We implement a contextual bandit algorithm for active learning, suggested by Bouneffouf et al (2014).



In [183]:

    
n_clusters = 100
kmeans = MiniBatchKMeans(n_clusters=n_clusters, init_size=100*n_clusters, random_state=2)
X_train_transformed = kmeans.fit_transform(X_train)

Each cluster has a context vector containing 4 pieces of information:

The mean distance between individual points in the cluster.
The variance of the distance between individual points in the cluster.
The number of points in the cluster.
The proportion of points that have been labelled in the cluster.



In [184]:

    
unlabelled_points = set(range(0, len(X_train)))
empty_clusters = set()
cluster_sizes = [len(np.flatnonzero(kmeans.labels_ == i)) for i in range(n_clusters)]
cluster_points = [list(np.flatnonzero(kmeans.labels_ == i)) for i in range(n_clusters)]
no_labelled = [0 for i in range(n_clusters)]
prop_labelled = [0 for i in range(n_clusters)]

d_means = []
d_var = []
for i in range(n_clusters):
    distance, distance_squared, count = 0, 0, 0
    for j, p1 in enumerate(cluster_points[i]):
        for p2 in cluster_points[i][j+1:]:
            d = np.fabs(X_train_transformed[p1][i] - X_train_transformed[p2][i])
            distance += d  
            distance_squared += d**2
            count += 1
    
    if cluster_sizes[i] > 1:
        d_means.append(distance / count)
        d_var.append((distance_squared / count) - (distance / count)**2)
    else:
        d_means.append(0)
        d_var.append(0)

context = np.array([list(x)for x in zip(d_means, d_var, cluster_sizes, prop_labelled)])

We'll use Thompson Sampling with linear payoff and with Gaussian prior and likelihood.
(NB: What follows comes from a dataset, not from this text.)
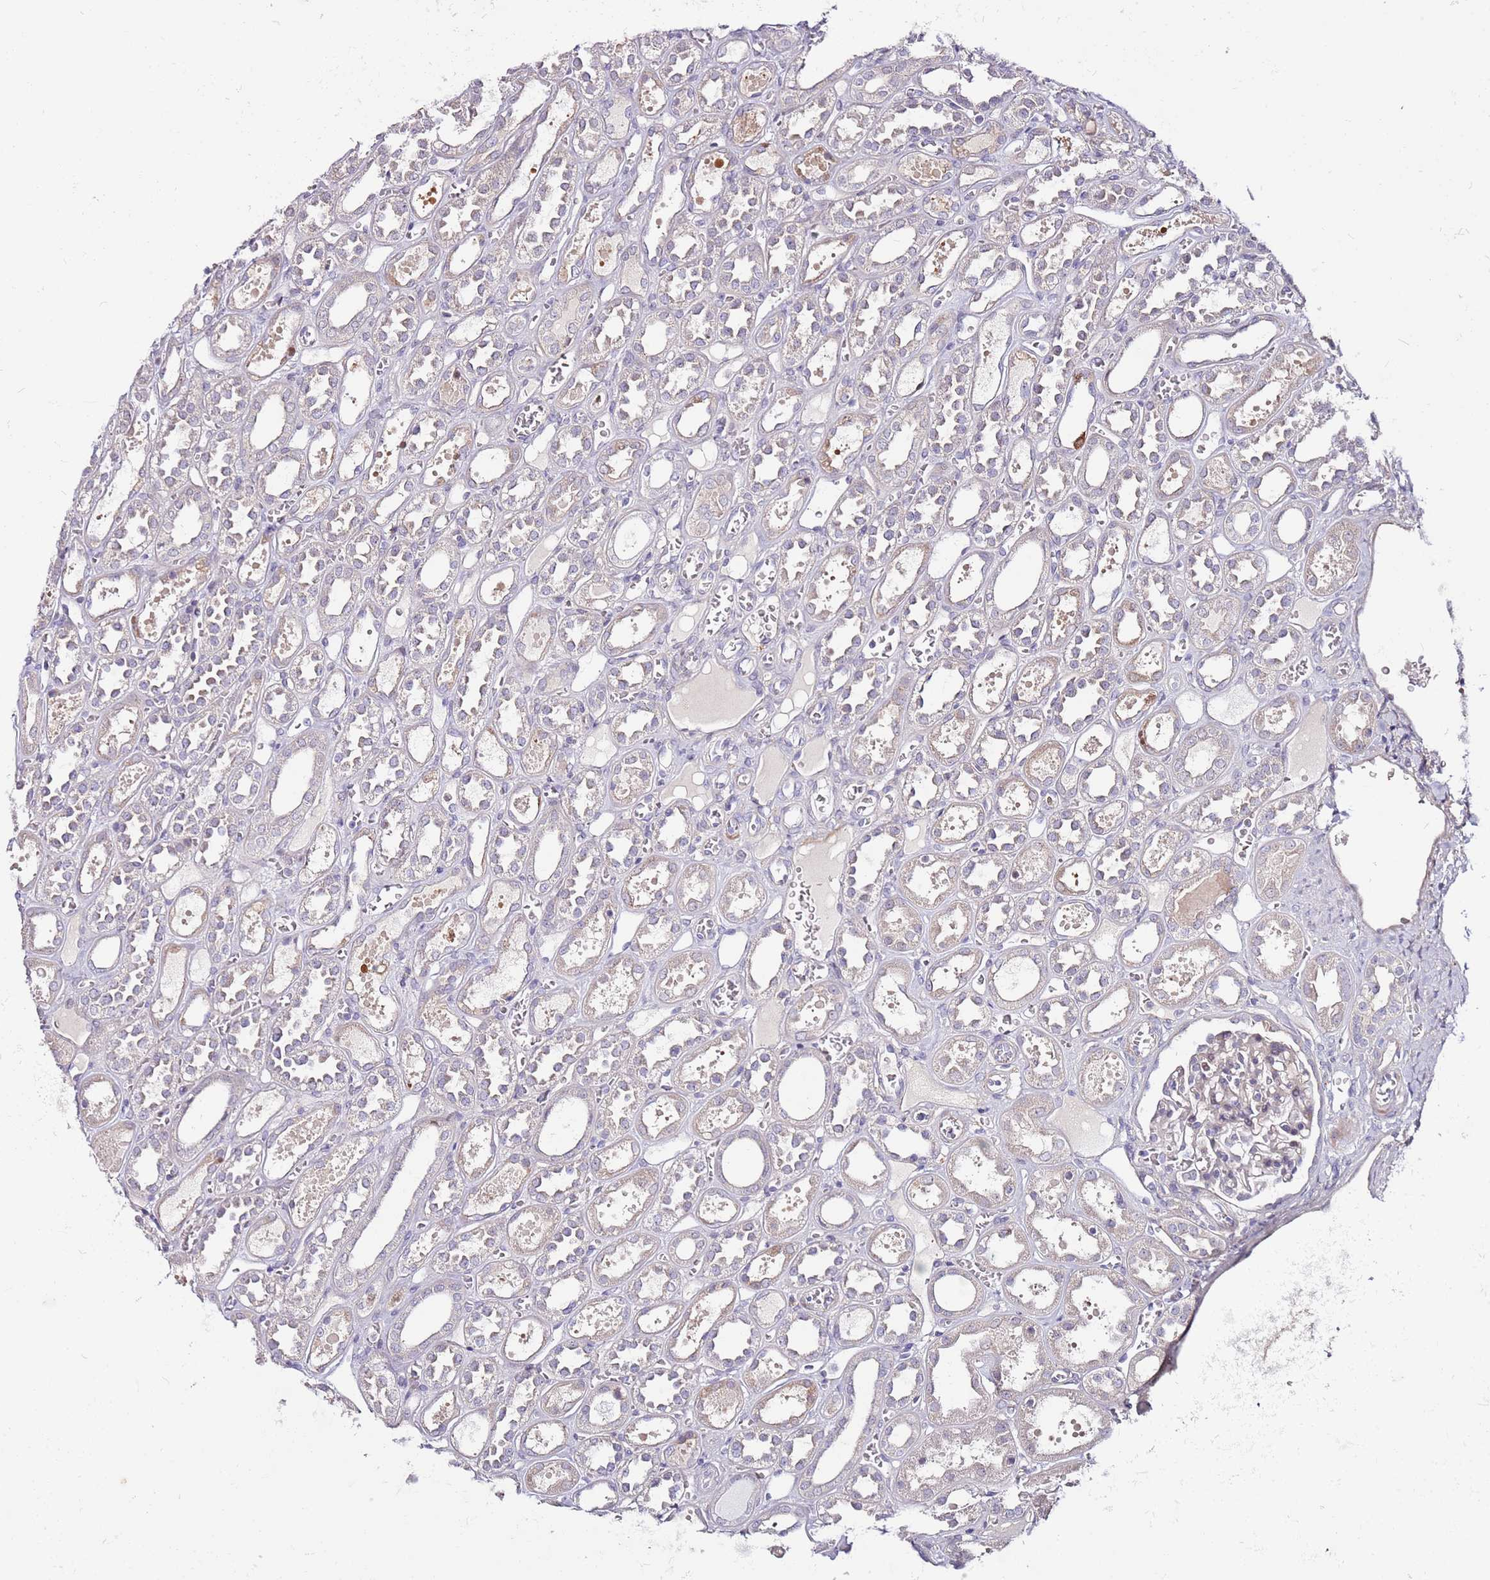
{"staining": {"intensity": "weak", "quantity": "<25%", "location": "nuclear"}, "tissue": "kidney", "cell_type": "Cells in glomeruli", "image_type": "normal", "snomed": [{"axis": "morphology", "description": "Normal tissue, NOS"}, {"axis": "topography", "description": "Kidney"}], "caption": "Kidney was stained to show a protein in brown. There is no significant staining in cells in glomeruli. Brightfield microscopy of immunohistochemistry (IHC) stained with DAB (3,3'-diaminobenzidine) (brown) and hematoxylin (blue), captured at high magnification.", "gene": "MTG2", "patient": {"sex": "female", "age": 41}}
The algorithm is described in Argawal et al (2013).



In [185]:

    
context_size = 4
B = np.eye(context_size)
mu = np.array([0] * context_size)
f = np.array([0] * context_size)
v_squared = 0.25

Initially, we choose 100 random points to sample.



In [186]:

    
active_sgd = SVC(kernel='rbf', random_state=7, cache_size=2000, class_weight='auto')
#active_sgd = SGDClassifier(loss="hinge", alpha=0.000001, penalty="l1", n_iter=10, n_jobs=-1,
#                           class_weight='auto', fit_intercept=True, random_state=1)
X_train_cur, y_train_cur = X_train[:100], y_train[:100]
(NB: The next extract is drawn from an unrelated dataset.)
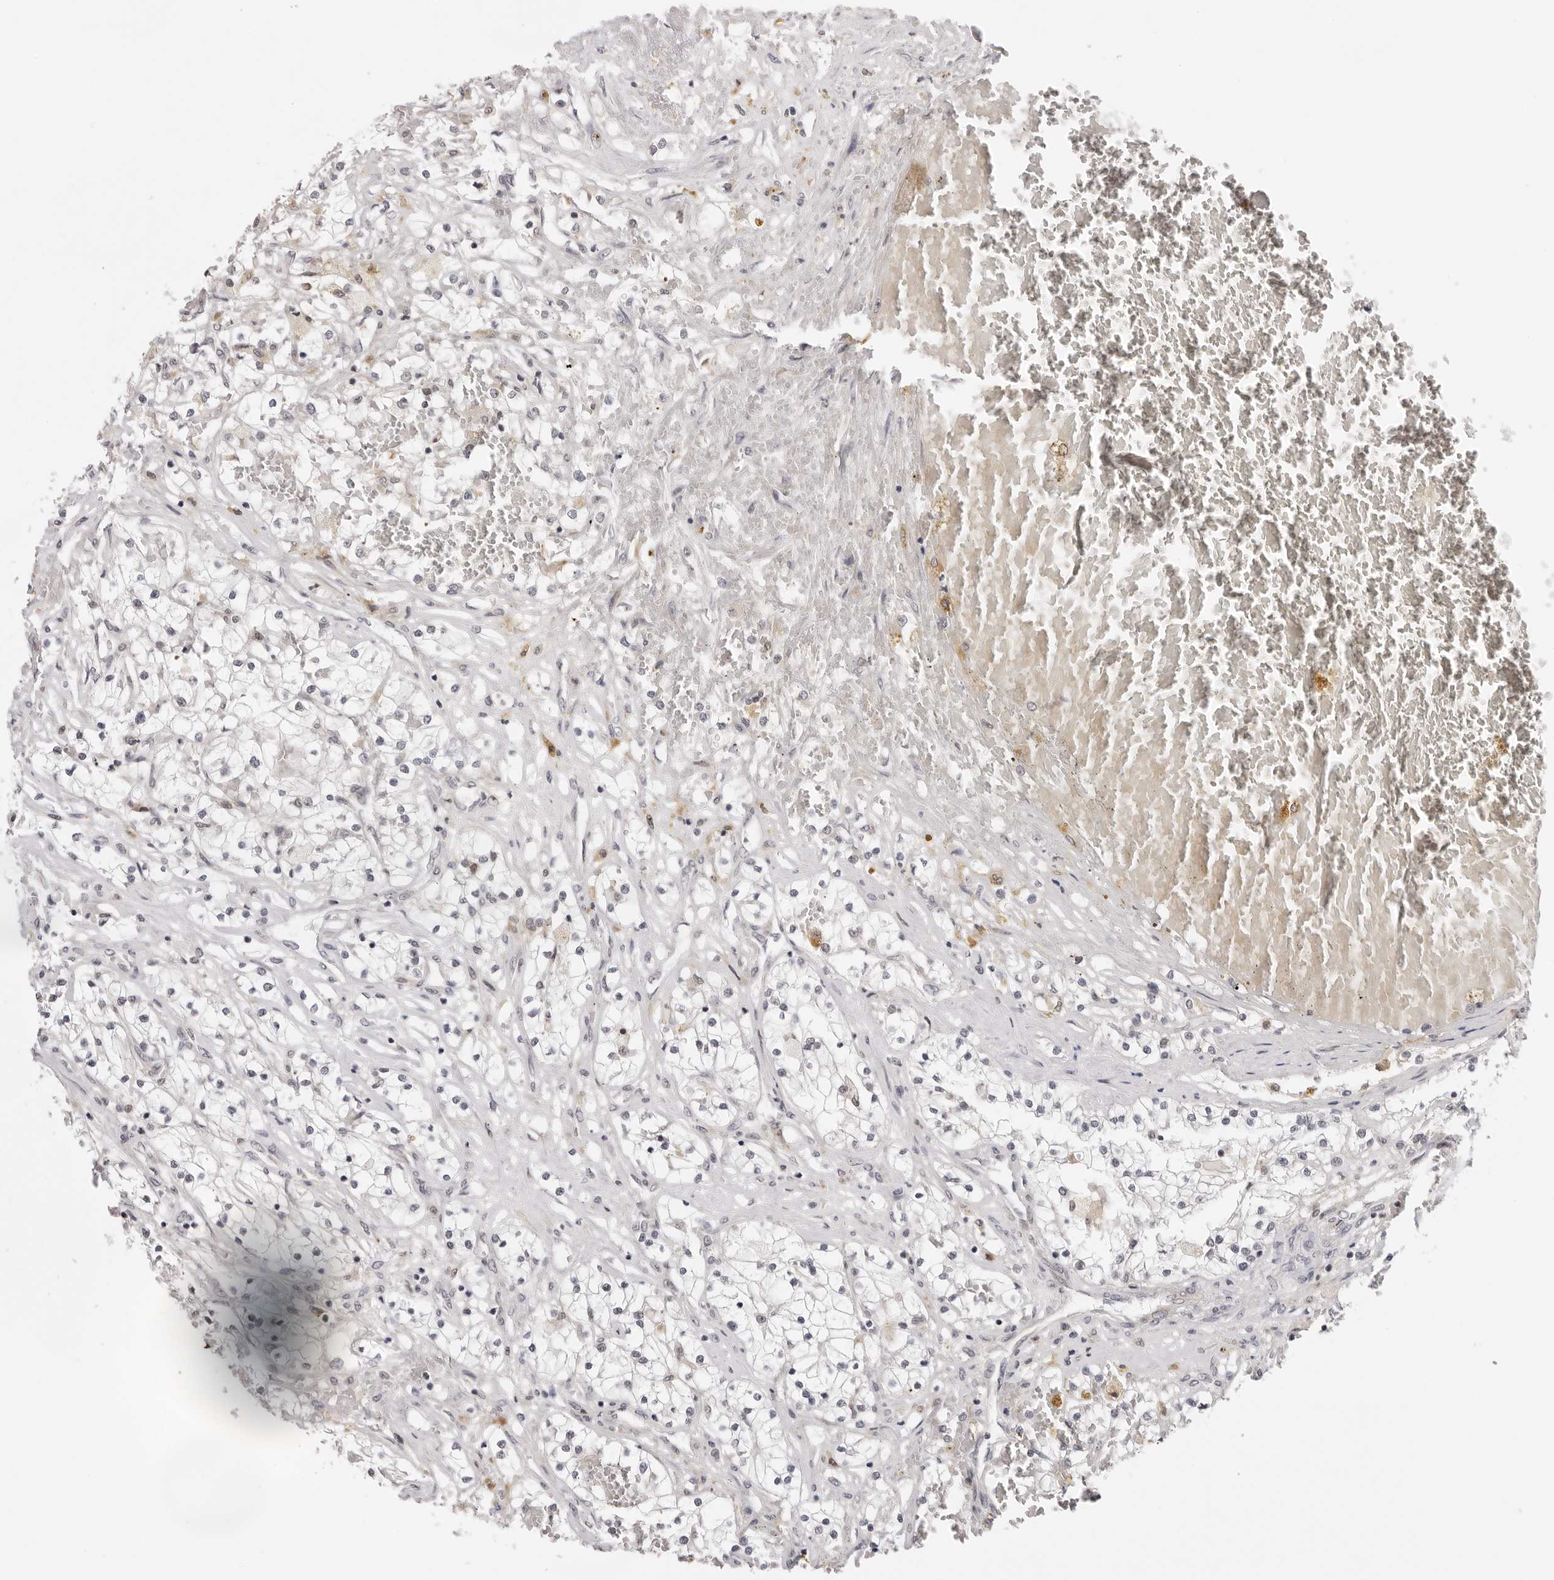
{"staining": {"intensity": "negative", "quantity": "none", "location": "none"}, "tissue": "renal cancer", "cell_type": "Tumor cells", "image_type": "cancer", "snomed": [{"axis": "morphology", "description": "Normal tissue, NOS"}, {"axis": "morphology", "description": "Adenocarcinoma, NOS"}, {"axis": "topography", "description": "Kidney"}], "caption": "There is no significant expression in tumor cells of adenocarcinoma (renal).", "gene": "IL17RA", "patient": {"sex": "male", "age": 68}}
active_sgd.fit(X_train_cur, y_train_cur)

# update context
for i in np.arange(0, 100):
    this_cluster = kmeans.labels_[i]
    cluster_points[this_cluster].remove(i)
    unlabelled_points.remove(i)
    if not cluster_points[this_cluster]:
        empty_clusters.add(this_cluster)
    no_labelled[this_cluster] += 1
    context[this_cluster][3] = no_labelled[this_cluster] / cluster_sizes[this_cluster]

# initial prediction
active_y_pred = active_sgd.predict(X_test)
active_confusion = metrics.confusion_matrix(y_test, active_y_pred)
active_learning_curve = []
active_learning_curve.append(balanced_accuracy_expected(active_confusion))
classes = np.unique(y_train)

# compute the current hypothesis
previous_h = active_sgd.predict(X_train)



In [ ]:

    
active_steps = [100]
no_choices = 1
rewards = []

for i in range(2000 // no_choices):
    mu_sample = np.random.multivariate_normal(mu, v_squared * np.linalg.inv(B))
    reward_sample = [np.dot(c, mu_sample) for c in context]
    
    chosen_arm = np.argmax(reward_sample)
    while chosen_arm in empty_clusters:
        reward_sample[chosen_arm] = float('-inf')
        chosen_arm = np.argmax(reward_sample)
    
    # select a random point in the cluster
    query = np.random.choice(cluster_points[chosen_arm], min(len(cluster_points[chosen_arm]), no_choices), replace=False)
    
    # update context
    for q in query:
        cluster_points[chosen_arm].remove(q)
        unlabelled_points.remove(q)
    if not cluster_points[chosen_arm]:
        empty_clusters.add(chosen_arm)
    no_labelled[chosen_arm] += len(query)
    context[chosen_arm][3] = no_labelled[chosen_arm] / cluster_sizes[chosen_arm]
    active_steps.append(active_steps[-1] + len(query))
    
    # run stochastic gradient descent
    #active_sgd.partial_fit(X_train_rbf[query], y_train[query], classes=classes)
    X_train_cur = np.vstack((X_train_cur, X_train[query]))
    y_train_cur = np.concatenate((y_train_cur, y_train[query]))
    
    active_sgd = SVC(kernel='rbf', random_state=7, cache_size=2000, class_weight='auto')
    active_sgd.fit(X_train_cur, y_train_cur)
    
    active_y_pred = active_sgd.predict(X_test)
    active_confusion = metrics.confusion_matrix(y_test, active_y_pred)
    active_learning_curve.append(balanced_accuracy_expected(active_confusion))
    
    # compute the reward from choosing such arm
    current_h = active_sgd.predict(X_train)
    reward = 0
    for i, j in zip(current_h, previous_h):
        reward += 1 if i != j else 0
    reward = reward / len(current_h)
    reward = reward / (alpha * np.exp(beta * len(y_train_cur)))
    previous_h = current_h
    rewards.append(reward)
    
    # compute posterior distribution
    B = B + np.outer(context[chosen_arm], context[chosen_arm])
    f = f + reward * context[chosen_arm]
    mu = np.dot(np.linalg.inv(B), f)



In [188]:

    
plot_learning_curve(active_steps, active_learning_curve, "SVM Learning Curve (Active Learning)")